Part of the reason for Germany’s promise of July 5 was to make sure that its support for its junior partner in the alliance was publicly displayed. Austria-Hungary could not appear too weak, or Germany would lose its only neighboring friend. The Kaiser had originally taken the position that the time had come for Serbia to finally punish and swallow up Serbia, but with the Russian’s taking up a firm position to counter Germany’s, and with Serbia acting submissive, the Kaiser had begun to reconsider.

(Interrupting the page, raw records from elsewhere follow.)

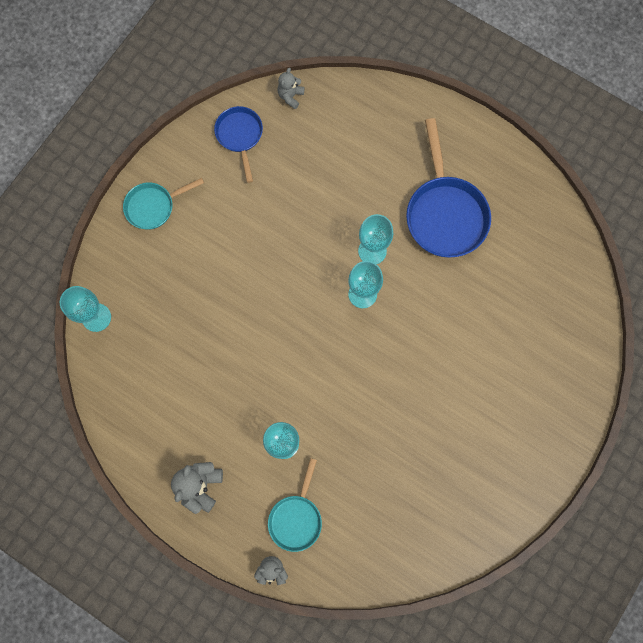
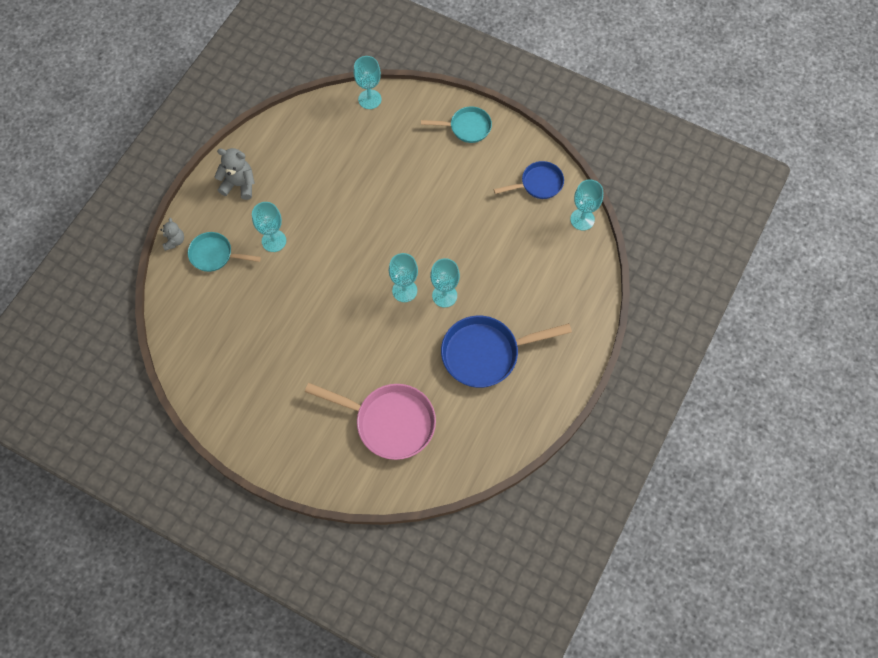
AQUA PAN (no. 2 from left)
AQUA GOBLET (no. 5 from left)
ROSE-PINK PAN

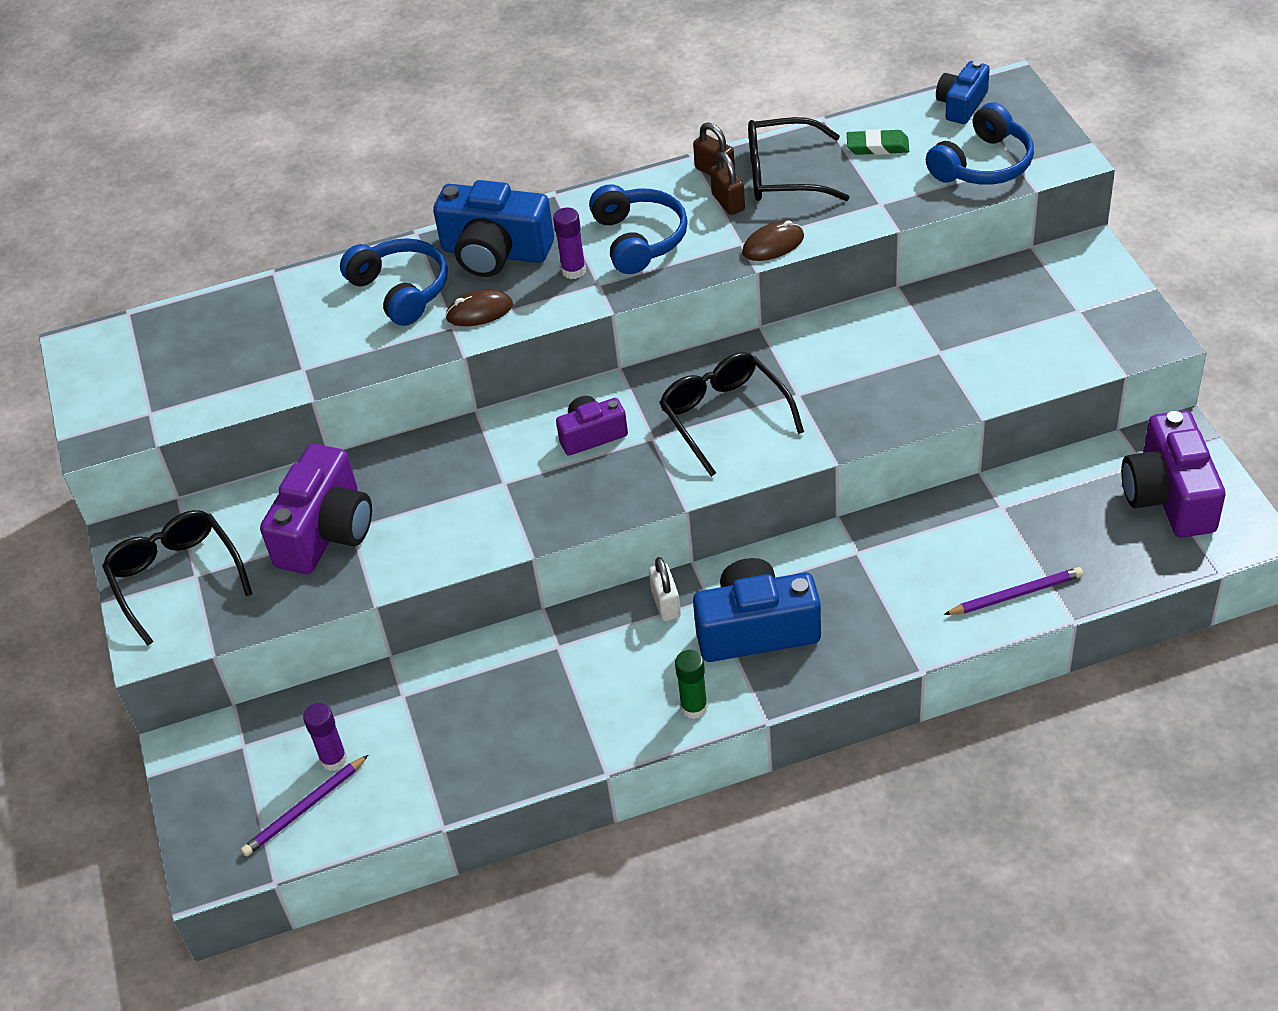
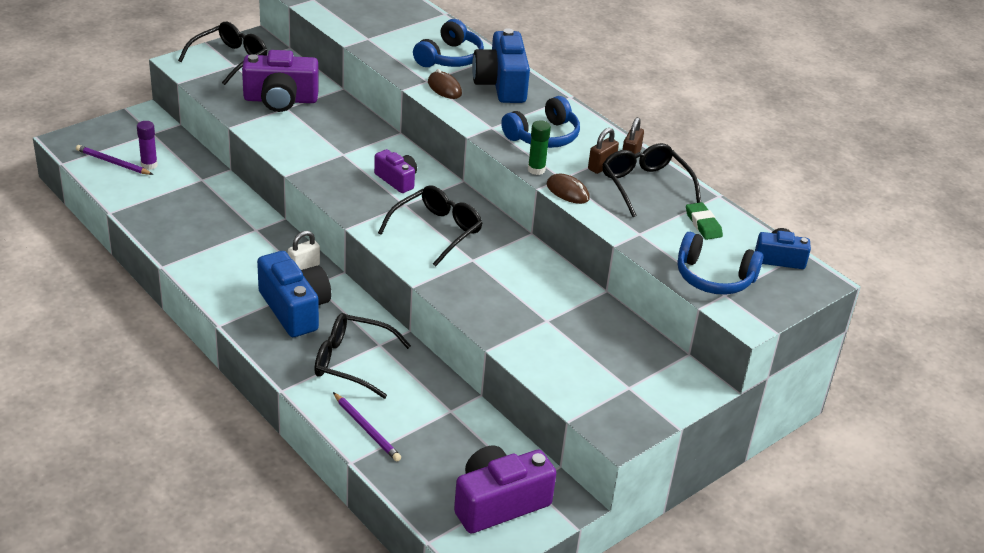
PURPLE STICK OF GLUE (no. 2 from left in the first image)
EMERALD STICK OF GLUE
BLACK SPECTACLES (no. 2 from left)

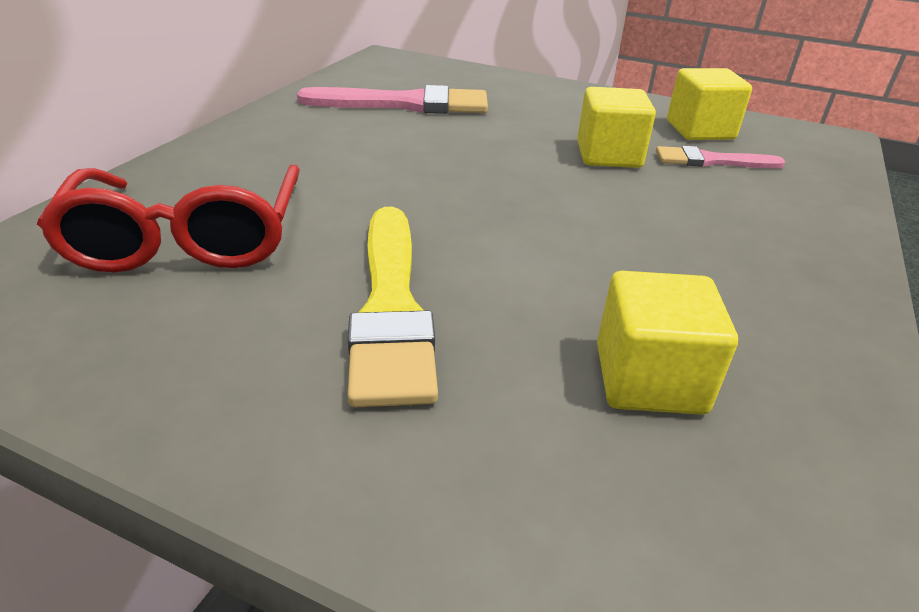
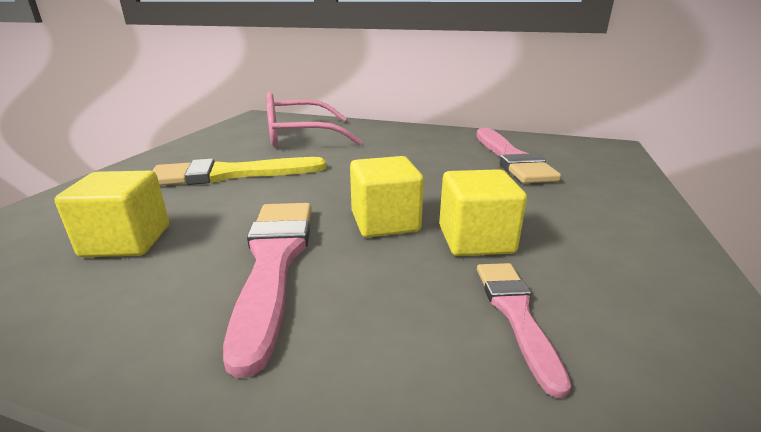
ROSE-PINK SPECTACLES
YELLOW CUBE (no. 2 from left)
ROSE-PINK BRUSH (no. 1 from left)

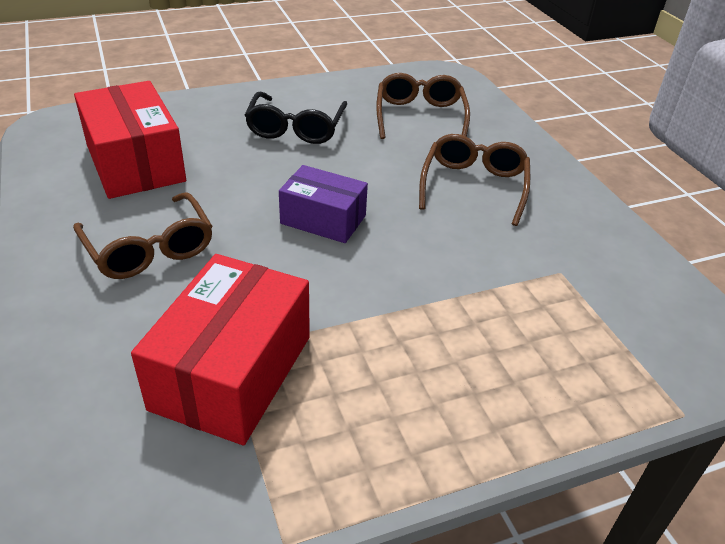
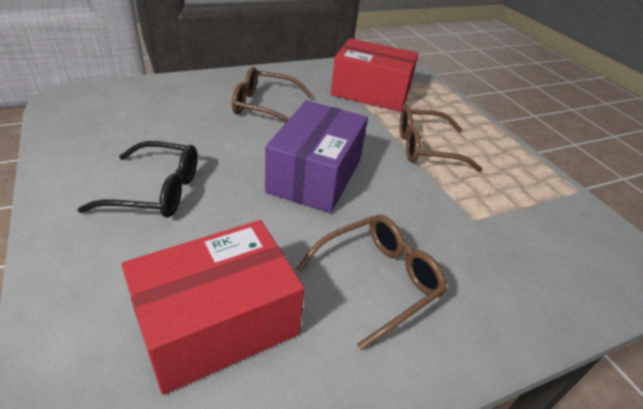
SCARLET BOX (no. 2 from left)
PURPLE BOX
BROWN SPECTACLES (no. 3 from left)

Austria-Hungary’s early declaration of war against Serbia was therefore intended to prevent just such a softening of resolve from Germany, and indeed, the German’s immediately complained to the Austro-Hungarian government via diplomatic channels, saying that ‘the Austro-Hungarian government “has left us in the dark concerning its intentions, despite repeated interrogations,” and that is declaration 0f war had put Germany in “an extraordinarily difficult position” that could cause it to “incur the odium of having been responsible for a world war.” ‘

~G.J. Meyer, A World Undone: The Story of the Great War, 1914-1918 (New York: Delacorte Press, 2006), 49-54.

July 28th was therefore also the day when Germany began to urge Austria-Hungary to limit its war plans . . . to stop in the Serbian capital of Belgrade after it had invaded, and negotiate peace from this position of strength. Coincidentally, Austria-Hungarian artillery had begun to shell Belgrade from across the border early that day.

This day also included an incredible misunderstanding as well, as representatives from Russia and Austria-Hungary met to discuss the mounting crisis. The Austro-Hungarians left the meeting believing that they had made it clear that while they would not negotiate with Serbia, they were prepared to do so with Russia. The Russians, on the other hand, left the meeting believing that Austria-Hungary would not negotiate with either Serbia or Russia. Russian minister Sergei Sazonov knew that the German’s would have to mobilize their army also if Russia continued in that direction, but with Austria-Hungary taking such an intractably aggressive stance, what else could Russia do?